## Work to be completed
Could you reproduce every line of text from the data below verbatim, leaving out the pictures?

## Dataset excerpts
= = = = =

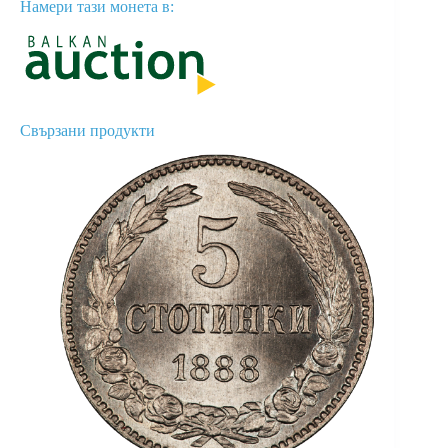
Намери тази монета в:
Свързани продукти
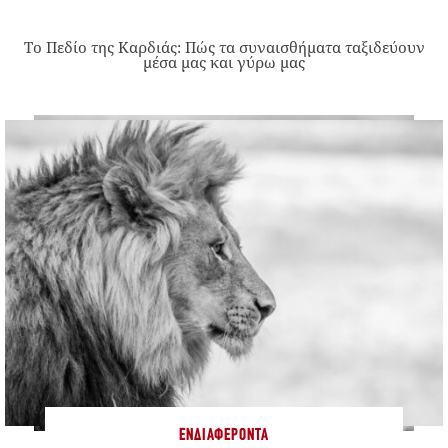
Το Πεδίο της Καρδιάς: Πώς τα συναισθήματα ταξιδεύουν
μέσα μας και γύρω μας
ΕΝΔΙΑΦΈΡΟΝΤΑ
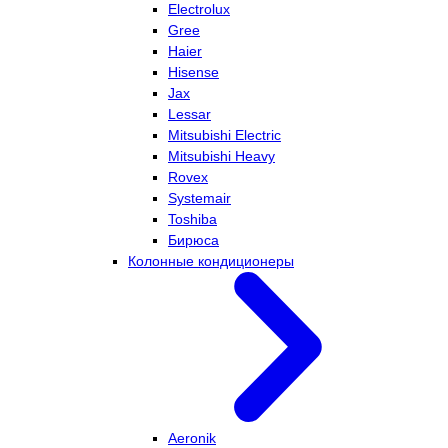
Electrolux
Gree
Haier
Hisense
Jax
Lessar
Mitsubishi Electric
Mitsubishi Heavy
Rovex
Systemair
Toshiba
Бирюса
Колонные кондиционеры
Aeronik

= = = = =

## Solution to this problem
Намери тази монета в:
Свързани продукти
Το Πεδίο της Καρδιάς: Πώς τα συναισθήματα ταξιδεύουν
μέσα μας και γύρω μας
ΕΝΔΙΑΦΈΡΟΝΤΑ
Electrolux
Gree
Haier
Hisense
Jax
Lessar
Mitsubishi Electric
Mitsubishi Heavy
Rovex
Systemair
Toshiba
Бирюса
Колонные кондиционеры
Aeronik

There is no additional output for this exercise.